Re: SGML Parser in Perl?
Earl Hood (ehood@imagine.convex.com)
Thu, 13 Oct 1994 12:25:43 -0500
> I've just come back off holiday, and while on the beah I've been
> thinking about HTML and Perl 5 (yeah, sad case). I have been
> considering "htmls": a html parser that will check and rewrite HTML
> into different forms (like indented; smallest; fully expanded
> etc). This would have the HTML DTD built-in; and not actually parse it
> every time. This could mean a single C program is all you need to
> verify and manage HTML (unlike the entire sgmls setup). Of course I'd
> like to prototype it in Perl5.
Sgmls documentation is poor, but once you figure out how to use
it, it isn't too bad.
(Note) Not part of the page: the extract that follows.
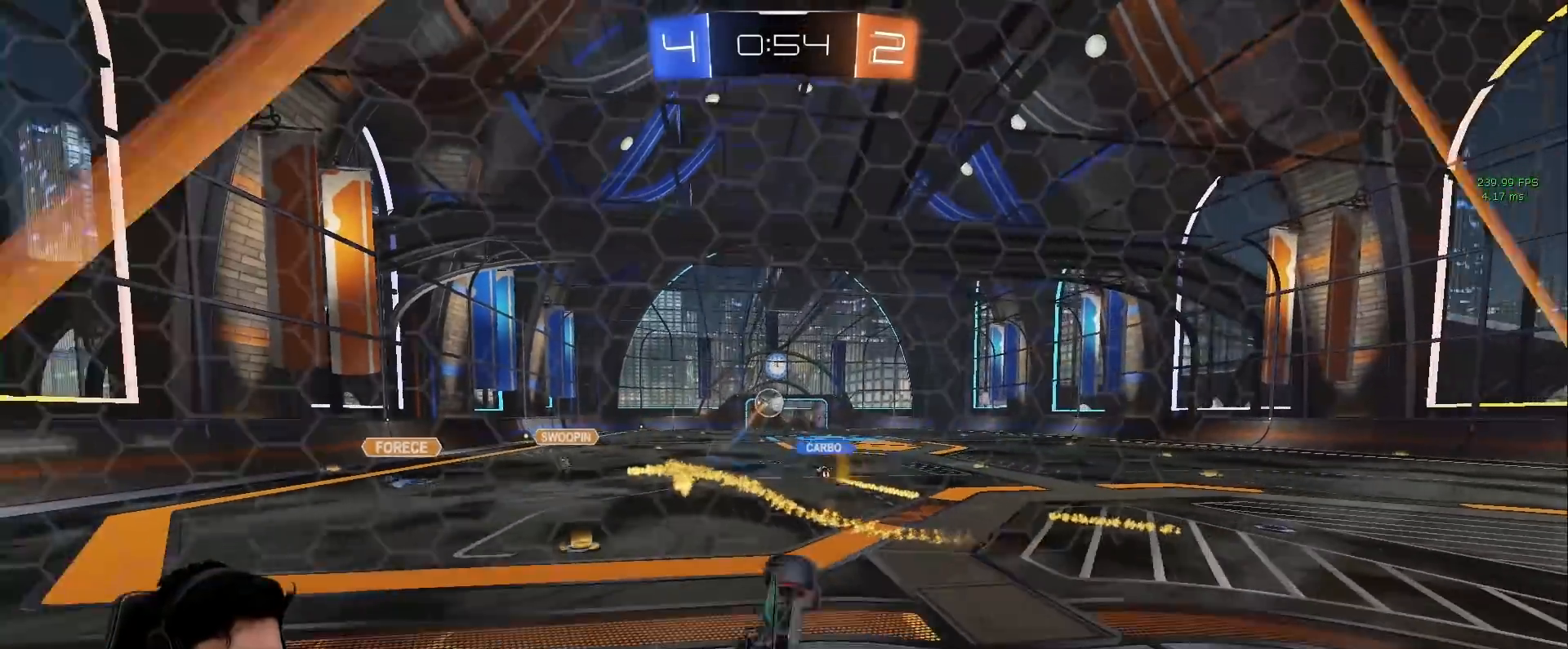
{"keys": ["a"], "mouse": [], "events": [[17, "w", "up"], [50, "shift", "up"]]}
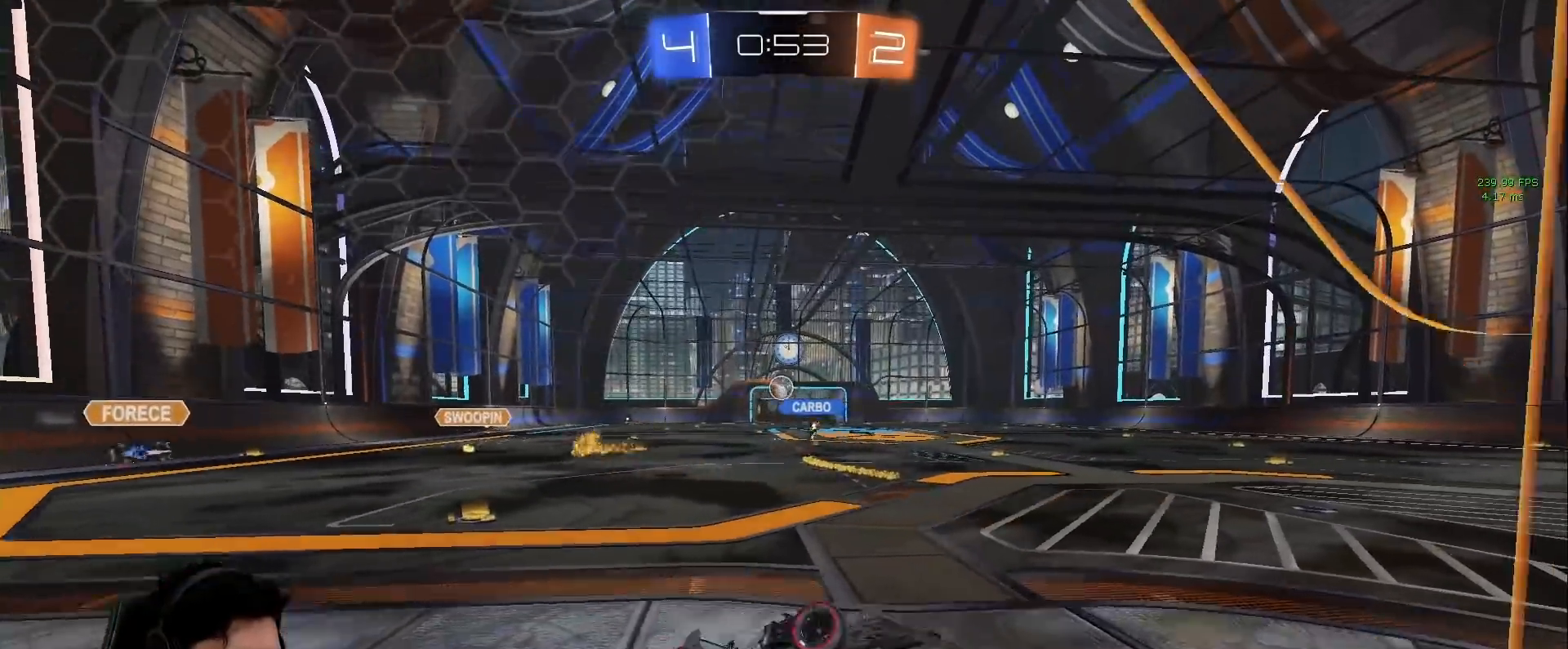
{"keys": ["a", "w"], "mouse": ["left"], "events": [[300, "w", "down"], [500, "mouse_left", "down"]]}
One can write a shell wrapper to always
include the SGML declaration and HTML DTD before parsing an HTML
document.
> I don't think full SGML compliance (ie those features that browsers
> don't implement) is all that important or even desirable for that
> purpose, and this program could pick things out that SGML is too
> general for.
>
> Have you got any thoughts on this?
I think 'full' SGML compliance is important. Reason: Future versions
of HTML will definitely adopt the usage of other SGML features (Note:
Techincally it already does since the HTML 2.0 spec claims HTML is an
SGML application -- it is up to Web software to catch up).
Therefore, I can see HTML documents of the future use marked sections,
general entities, and other features of SGML. Sgmls can handle this.
Plus, it outputs a 'normalized' version of the parsed document which is
easily parseable by a (Perl) post processor.
If you build a good HTML/SGML parser in Perl, then I'd be definitely
interested in using such a beast (and be willing to help, if desired).
However, you must consider the following: Is it worth building a
parser from scratch when a tool already exists (sgmls) that has done
the job already?
Later,
--ewh